Instruction: Copy out the items below, swapping "scientific name" for "species" everywhere it occurs and leaving every other word unchanged.

--- Begin ---

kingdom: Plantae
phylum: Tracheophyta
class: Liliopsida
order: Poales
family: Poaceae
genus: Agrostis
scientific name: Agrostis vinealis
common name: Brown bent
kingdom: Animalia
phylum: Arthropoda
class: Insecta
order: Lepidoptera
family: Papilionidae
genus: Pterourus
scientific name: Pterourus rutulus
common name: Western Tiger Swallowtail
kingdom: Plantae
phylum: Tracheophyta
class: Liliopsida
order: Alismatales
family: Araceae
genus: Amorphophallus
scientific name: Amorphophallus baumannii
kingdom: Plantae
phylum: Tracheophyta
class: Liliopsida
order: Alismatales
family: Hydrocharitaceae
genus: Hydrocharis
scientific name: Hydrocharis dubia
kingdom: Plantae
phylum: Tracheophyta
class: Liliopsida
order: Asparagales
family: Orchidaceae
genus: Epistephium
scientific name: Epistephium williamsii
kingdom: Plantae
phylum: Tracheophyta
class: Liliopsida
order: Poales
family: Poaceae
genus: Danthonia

--- End ---

Task output:
kingdom: Plantae
phylum: Tracheophyta
class: Liliopsida
order: Poales
family: Poaceae
genus: Agrostis
species: Agrostis vinealis
common name: Brown bent
kingdom: Animalia
phylum: Arthropoda
class: Insecta
order: Lepidoptera
family: Papilionidae
genus: Pterourus
species: Pterourus rutulus
common name: Western Tiger Swallowtail
kingdom: Plantae
phylum: Tracheophyta
class: Liliopsida
order: Alismatales
family: Araceae
genus: Amorphophallus
species: Amorphophallus baumannii
kingdom: Plantae
phylum: Tracheophyta
class: Liliopsida
order: Alismatales
family: Hydrocharitaceae
genus: Hydrocharis
species: Hydrocharis dubia
kingdom: Plantae
phylum: Tracheophyta
class: Liliopsida
order: Asparagales
family: Orchidaceae
genus: Epistephium
species: Epistephium williamsii
kingdom: Plantae
phylum: Tracheophyta
class: Liliopsida
order: Poales
family: Poaceae
genus: Danthonia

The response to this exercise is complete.